Intraoperative assessment of mastectomy flaps and nipple-areola complex (NAC) with indocyanine green angiography (ICGA) for decision-making in delayed breast reconstruction after nipple-sparing mastectomy (NSM) remains to be fully elucidated. We evaluated patterns of ischaemia and reperfusion in NSM with delayed breast reconstruction, and their outcomes.
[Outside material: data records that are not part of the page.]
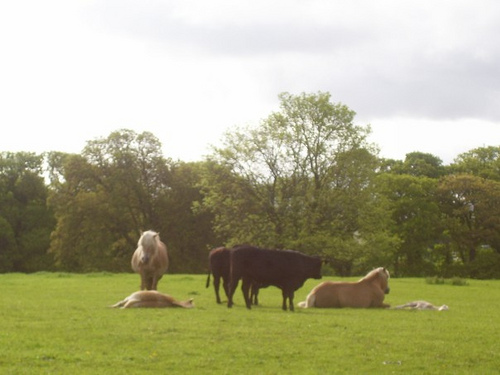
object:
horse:
[111, 291, 194, 310]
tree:
[190, 92, 371, 257]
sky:
[373, 26, 497, 141]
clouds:
[0, 1, 184, 120]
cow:
[205, 241, 269, 305]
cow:
[226, 245, 325, 311]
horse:
[131, 229, 169, 290]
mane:
[358, 267, 383, 284]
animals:
[297, 265, 390, 308]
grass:
[75, 315, 331, 359]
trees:
[0, 89, 190, 276]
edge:
[0, 271, 499, 282]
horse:
[395, 301, 449, 312]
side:
[395, 307, 449, 311]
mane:
[142, 229, 165, 241]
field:
[1, 277, 500, 375]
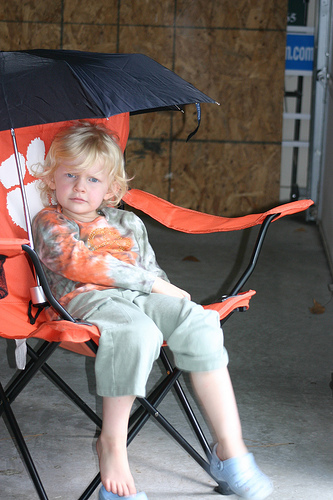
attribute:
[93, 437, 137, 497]
foot — bare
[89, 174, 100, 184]
eye — blue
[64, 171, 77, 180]
eye — blue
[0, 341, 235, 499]
legs — metal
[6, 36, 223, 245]
umbrella — black, open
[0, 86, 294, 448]
chair — folded, orange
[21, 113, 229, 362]
kid — blonde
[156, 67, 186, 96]
wall — brown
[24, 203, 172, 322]
shirt — orange, grey, long-sleeve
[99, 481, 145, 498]
croc — blue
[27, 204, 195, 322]
shirt — orange, gray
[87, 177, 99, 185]
eye — blue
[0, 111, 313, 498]
chair — folding, orange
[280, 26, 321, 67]
sign — blue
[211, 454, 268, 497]
shoe — white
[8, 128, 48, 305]
shaft — silver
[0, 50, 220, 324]
umbrella — black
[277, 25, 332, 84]
sign — white, blue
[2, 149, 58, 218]
paw — white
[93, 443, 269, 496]
shoes — blue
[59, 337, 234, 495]
leg — black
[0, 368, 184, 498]
leg — black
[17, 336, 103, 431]
leg — black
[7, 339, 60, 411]
leg — black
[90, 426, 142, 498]
foot — bare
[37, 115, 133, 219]
hair — blonde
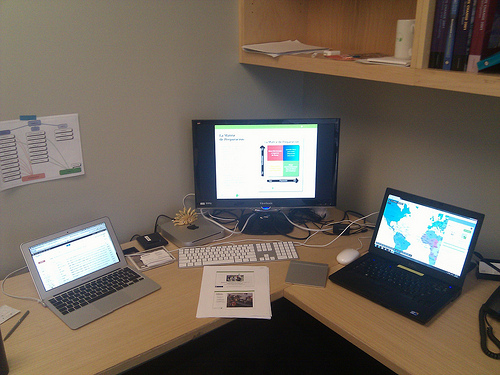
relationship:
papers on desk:
[193, 257, 269, 324] [38, 201, 486, 364]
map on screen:
[393, 213, 427, 230] [372, 190, 475, 270]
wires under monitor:
[167, 205, 363, 245] [189, 117, 334, 211]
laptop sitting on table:
[18, 215, 162, 330] [1, 207, 375, 373]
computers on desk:
[138, 93, 493, 336] [2, 209, 483, 366]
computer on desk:
[190, 117, 344, 237] [2, 209, 483, 366]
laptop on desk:
[18, 215, 162, 330] [2, 209, 483, 366]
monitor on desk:
[183, 112, 343, 209] [2, 209, 483, 366]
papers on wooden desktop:
[195, 266, 272, 321] [302, 263, 422, 364]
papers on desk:
[195, 266, 272, 321] [2, 206, 499, 375]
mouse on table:
[335, 240, 367, 269] [11, 184, 478, 369]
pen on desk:
[2, 309, 27, 340] [2, 206, 499, 375]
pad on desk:
[282, 257, 331, 287] [2, 206, 499, 375]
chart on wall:
[0, 112, 86, 190] [2, 3, 498, 270]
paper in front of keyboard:
[195, 261, 271, 323] [167, 240, 297, 268]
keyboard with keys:
[178, 233, 298, 268] [176, 241, 291, 265]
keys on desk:
[176, 241, 291, 265] [2, 209, 483, 366]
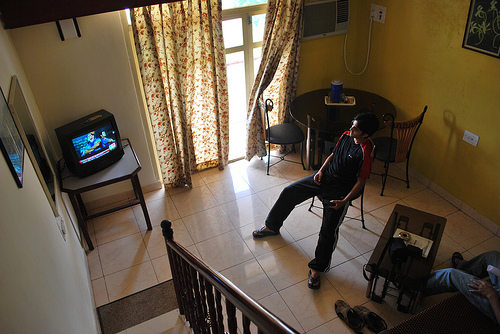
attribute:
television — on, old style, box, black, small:
[54, 108, 125, 179]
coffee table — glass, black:
[365, 201, 446, 313]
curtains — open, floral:
[126, 1, 301, 190]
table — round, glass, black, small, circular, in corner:
[291, 87, 396, 173]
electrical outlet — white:
[369, 2, 388, 26]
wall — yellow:
[354, 0, 499, 237]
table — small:
[56, 136, 153, 251]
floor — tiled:
[79, 144, 498, 333]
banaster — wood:
[161, 220, 304, 333]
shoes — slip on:
[333, 296, 387, 332]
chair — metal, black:
[260, 94, 306, 177]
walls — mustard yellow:
[290, 0, 498, 227]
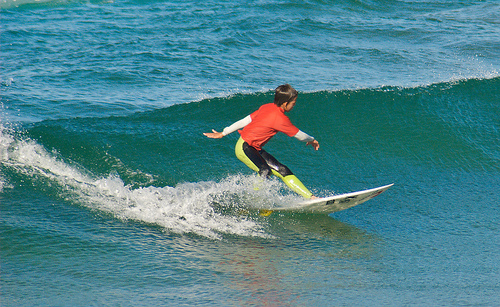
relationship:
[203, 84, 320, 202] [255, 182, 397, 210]
boy on surfboard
Single-institution retrospective study of delayed implant-based breast reconstructions following NSM due to poor perfusion analysis on ICGA. Intraoperative ICGA perfusion values and fluorescence patterns during the delayed and subsequent reconstruction operations were analysed. Fifty-six (45 patients) delayed breast reconstructions following NSM were performed. Median time to reconstruction was seven days (range, 4-21 days). A total of 112 fluorescence images were reviewed. Four patterns of ischaemia were identified during initial mastectomy (Type I, diffuse ischaemia; Type II, geographic ischaemia; Type III, incisional ischaemia; Type IV, NAC only ischaemia). All, but 1 breast, had adequate reperfusion during delayed reconstruction. Obesity (BMI ≥ 30) was associated with Type I ischaemia (p <.001). Mean ICGA absolute and relative perfusion values during initial mastectomy were significantly lower than the perfusion values during delayed reconstruction (absolute value 6.7 versus 40.2 units, p <.001; relative value 10% versus 44%, p <.001, respectively).

Delaying breast reconstruction for NSM with ischaemia predicted by ICGA may allow blood supply to the flap and NAC to improve, reducing risk for necrosis. Distinct patterns of ischaemia and low perfusion values with ICGA may be used in the decision to delay reconstruction.